■ PROBLEM TO SOLVE: Print each record exactly as it appears, but drop the images.

■ RECORDS TO USE:
★ ★ ★ ★ ★

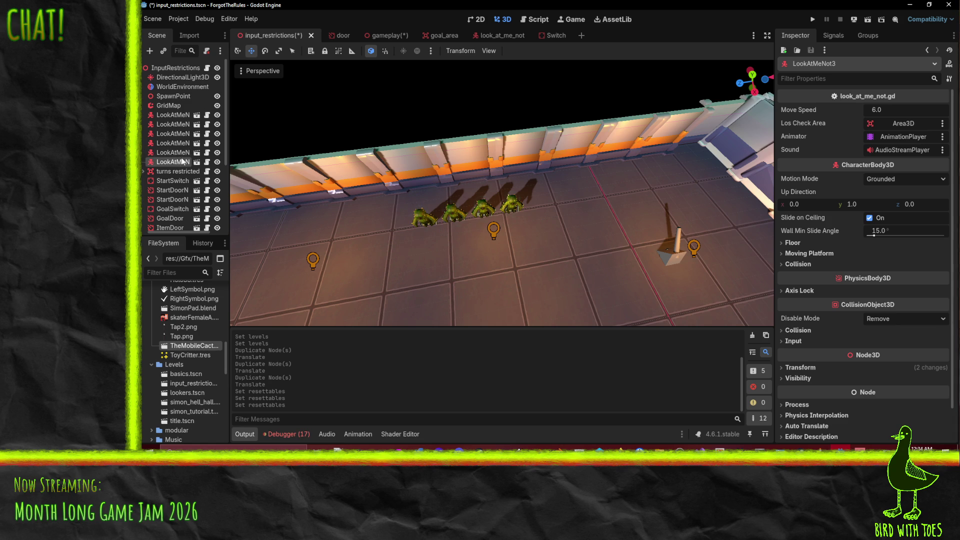
click(181, 156)
click(176, 69)
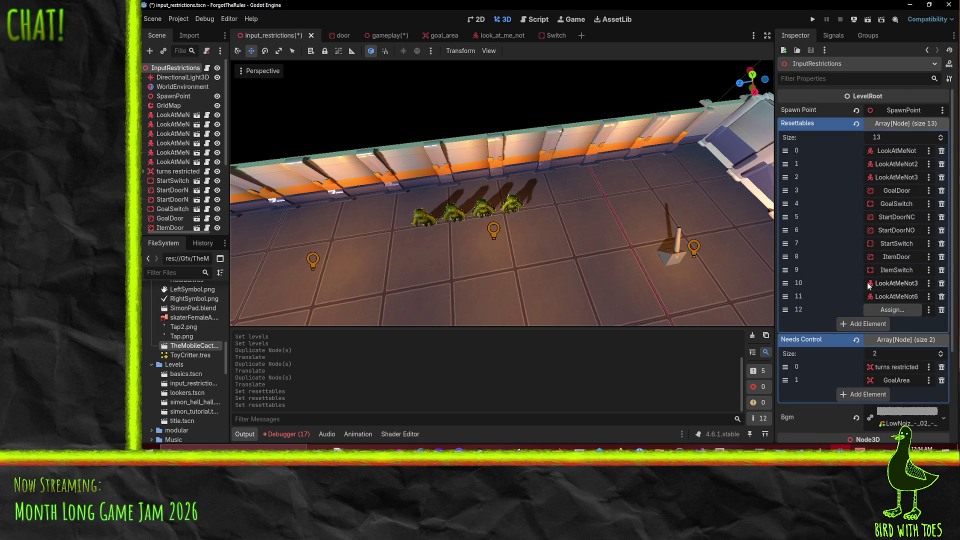
- Fill Resettables slots 10–12 with LookAtMeNot6, LookAtMeNot5 and LookAtMeNot4, then save
mouse_move(170, 153)
mouse_down()
mouse_move(550, 235)
mouse_move(862, 276)
mouse_move(893, 296)
mouse_up()
mouse_move(170, 143)
mouse_down()
mouse_move(550, 250)
mouse_move(868, 283)
mouse_move(890, 298)
mouse_up()
drag(186, 137, 892, 310)
key(ctrl+s)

★ ★ ★ ★ ★

■ OUTPUT:
click(181, 156)
click(176, 69)
- Fill Resettables slots 10–12 with LookAtMeNot6, LookAtMeNot5 and LookAtMeNot4, then save
mouse_move(170, 153)
mouse_down()
mouse_move(550, 235)
mouse_move(862, 276)
mouse_move(893, 296)
mouse_up()
mouse_move(170, 143)
mouse_down()
mouse_move(550, 250)
mouse_move(868, 283)
mouse_move(890, 298)
mouse_up()
drag(186, 137, 892, 310)
key(ctrl+s)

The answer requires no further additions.